Il y a trois mois le compositeur Denis Levaillant, par l'entremise de la Fédération de la Composition Musiques de Création (FCMC), réclamait qu'une production portée par un créateur à la fois producteur et éditeur de ses propres œuvres soit exemptée des droits de reproduction mécanique. Lorsqu'un producteur sort un disque il doit payer ce qui peut être assimilé à une taxe, œuvre par œuvre publiée. Cette somme est reversée aux ayant-droits l'année suivante, minorée d'un pourcentage conservé par la SDRM (Société pour l'administration du droit de reproduction mécanique des auteurs, compositeurs et éditeurs, société civile dont les associés sont la SACEM, la SACD, la SCAM, la SGDL et l'AEEDRM), sous réserve que l'œuvre ait fait l'objet d'un dépôt à l'une de ces sociétés. Matériellement, la SDRM est hébergée par la SACEM dans des locaux communs et utilise son personnel et ses moyens techniques. Denis Levaillant avance le pourcentage de 14%, peut-être revu à la baisse depuis mon souvenir qui se montait à 18%, pour des frais de fonctionnement consistant à délivrer l'autorisation, depuis de nombreuses années automatisée informatiquement, mais pas réévaluée à la baisse pour autant ! En France les presseurs de disques sont sommés de ne pas honorer de commandes sans que les droits en question aient été payés. Denis Levaillant souligne que le marché du disque ayant gravement plongé, ce sont souvent aujourd'hui les créateurs qui auto-produisent leurs œuvres et que cette somme équivaut pour eux à une taxe illégitime. Ce système avait néanmoins été intelligemment instauré pour protéger les auteurs contre les producteurs indélicats publiant des disques sans payer les auteurs. Si je me réfère à mon prochain disque, ces droits SDRM équivalent à 36% du prix du pressage, ce qui est énorme, disproportionné et parfaitement injuste en effet. Le délai pour que les ayant-droits, soit dans ce cas les payeurs eux-mêmes, perçoivent leur dû (moins le pourcentage cité plus haut) n'arrange pas les choses.

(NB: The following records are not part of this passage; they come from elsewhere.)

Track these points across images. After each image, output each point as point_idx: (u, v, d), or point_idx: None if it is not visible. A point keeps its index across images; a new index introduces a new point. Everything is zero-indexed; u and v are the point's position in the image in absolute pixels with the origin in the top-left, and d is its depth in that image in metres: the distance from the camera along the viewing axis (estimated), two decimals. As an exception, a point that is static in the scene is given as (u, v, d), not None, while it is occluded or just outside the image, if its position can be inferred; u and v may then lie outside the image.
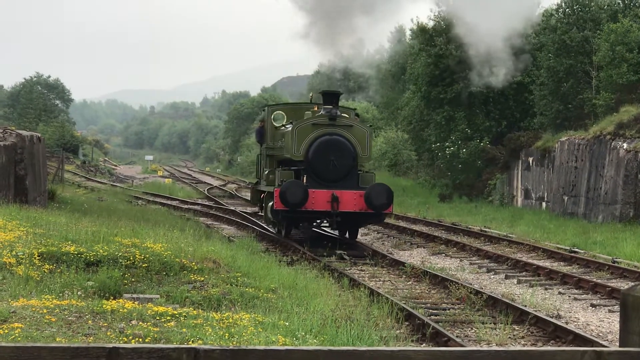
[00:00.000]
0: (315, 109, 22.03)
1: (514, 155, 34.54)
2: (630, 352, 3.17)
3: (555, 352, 3.21)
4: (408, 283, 15.71)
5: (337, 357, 2.90)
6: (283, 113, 23.47)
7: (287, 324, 10.07)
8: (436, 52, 38.57)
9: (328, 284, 14.25)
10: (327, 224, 21.15)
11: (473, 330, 11.50)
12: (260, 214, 27.50)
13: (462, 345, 10.22)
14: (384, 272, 17.30)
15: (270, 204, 20.09)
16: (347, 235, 22.33)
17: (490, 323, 11.74)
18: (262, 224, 25.72)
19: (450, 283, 14.58)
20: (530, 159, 33.01)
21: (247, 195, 48.29)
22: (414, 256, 20.28)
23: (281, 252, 20.37)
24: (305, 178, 20.03)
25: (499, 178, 35.56)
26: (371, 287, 14.50)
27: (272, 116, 23.34)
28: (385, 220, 23.91)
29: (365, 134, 21.05)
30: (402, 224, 27.74)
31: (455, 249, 20.98)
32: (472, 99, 37.74)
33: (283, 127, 22.35)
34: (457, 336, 10.90)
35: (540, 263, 18.12)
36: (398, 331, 11.31)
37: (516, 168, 34.51)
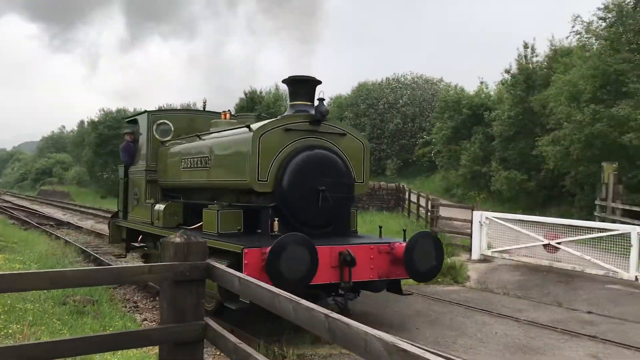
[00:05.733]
0: (226, 117, 14.01)
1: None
2: (170, 266, 4.05)
3: (127, 268, 3.70)
4: (90, 236, 25.39)
5: (41, 276, 3.77)
6: (170, 124, 15.39)
7: (21, 258, 13.22)
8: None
9: (46, 238, 22.34)
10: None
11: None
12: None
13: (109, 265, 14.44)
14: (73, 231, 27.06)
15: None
16: None
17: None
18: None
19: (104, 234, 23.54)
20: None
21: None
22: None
23: (21, 225, 29.12)
24: (276, 223, 10.55)
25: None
26: (65, 238, 23.44)
27: (155, 127, 15.24)
28: None
29: (362, 148, 11.91)
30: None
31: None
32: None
33: (173, 142, 14.71)
34: (109, 260, 17.84)
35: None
36: (79, 260, 17.58)
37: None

Or il y a un autre aspect, à mon avis beaucoup plus grave, que Denis Levaillant ne précise pas et pour lequel je me suis vainement battu pendant des décennies. Les majors paient la SDRM en fonction des disques vendus, donc après, tandis que les petits producteurs indépendants paient en avance sur l'intégralité des disques pressés. Cette décision statutaire vient de l'hypothèse que les petits sont moins honnêtes ou du moins moins fiables que les gros. Ce qui, par expérience, est un comble. Mais cela revient surtout à ce que nos invendus soient taxés ! Lorsque je m'en suis offusqué, la SACEM m'a répondu que je pouvais récupérer la SDRM sur les invendus à condition de les détruire devant huissier. Si j'en juge par mes stocks, en un demi-siècle d'activité, mon label a payé une somme colossale qu'un gros producteur a légalement évitée.
S'il est toujours nécessaire de protéger les ayant-droits contre les producteurs, les statuts actuels méritent sérieusement d'être reconsidérés devant l'iniquité qu'ils représentent aujourd'hui plus que jamais.